Minha mãe virou mãe de novo. Não, minha mãe não engravidou aos 63 anos. Agora ela é mãe da mãe dela, a minha avó.

Nos últimos anos, a nossa família teve (está tendo) a felicidade de conviver muito, mas muito próxima mesmo. Praticamente todos os dias minha irmã, eu e nossos filhos almoçamos na casa da minha mãe e avó, que moram juntas – somente as duas – desde que meu avô nos deixou, há quase dez anos. Foi na casa da minha mãe que descobri minha primeira gravidez. Foi lá também que meus filhos saborearam a primeira papinha da vida. Foi na casa da nossa mãe que minha sobrinha passava grande parte do dia enquanto minha irmã saía para trabalhar, antes de entrar na escolinha.

Esse convívio não só fortalece os nossos laços familiares como faz a gente perceber a loucura que é o ciclo da vida. Minha mãe em especial, ao mesmo tempo que acompanha bem de pertinho todos os netos se desenvolvendo e crescendo, desde o nascimento, passando pelas primeiras palavras, primeiros passos (e tombos), aperfeiçoamento da coordenação motora, desenvolvimento cognitivo etc etc, ela vê a sua mãe fazendo o “caminho inverso”.

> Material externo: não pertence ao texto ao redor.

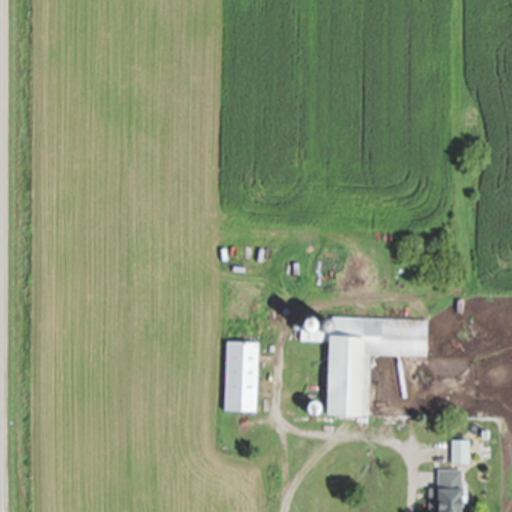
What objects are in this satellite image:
building: (430, 257)
building: (323, 321)
building: (307, 324)
building: (358, 353)
building: (364, 362)
building: (239, 376)
building: (241, 381)
building: (313, 411)
road: (358, 434)
building: (485, 439)
building: (458, 451)
building: (460, 455)
building: (447, 491)
building: (447, 493)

Explico melhor: ela vê um bebê crescer e se desenvolver ao mesmo tempo que vê uma idosa voltando a ser bebê. No último ano a minha avó, agora com 91 anos, teve um aceleramento considerável no envelhecimento.

Se por um lado minha mãe me ajudava a ensinar um dos netos a sair das fraldas e a usar o penico, por outro lado ela notava que já estava na hora de adotar fraldas geriátricas na minha avó, dado o número frequente de escapes.

No ano passado a minha avó fazia diariamente as suas cruzadinhas – excelente para o exercício cerebral. De 1 ano pra cá ela parou com as cruzadinhas. Suas mãos não aguentavam mais segurar o lápis e coordená-los. Exatamente na mesma época que meu filho escrevia por todos os papéis que via pela frente as letrinhas do seu nome: TEODORO. A caligrafia enfraquecida parecia ser a mesma da bisa.

É como se as crianças estivessem em uma ponta do aprender e os idosos na extremidade oposta – a do desaprender.

Sabe quando você ensina a criança os passos para determinada ação bem simples? Por exemplo, tomando um copo de água. Mãe, quero água. Filha, seu copo está em cima daquela mesa. Pegue o banquinho e alcance o copo. Isso. Agora depois de tomar, leve o copo até a cozinha e deixe em cima da pia. Em determinado momento, minha mãe teve que ditar as ações da minha avó: mãe, agora que você terminou de almoçar, sente-se um pouco na poltrona. Antes de deitar-se, vá ao banheiro. O banheiro é ali. Isso. Agora você pode ir para o quarto.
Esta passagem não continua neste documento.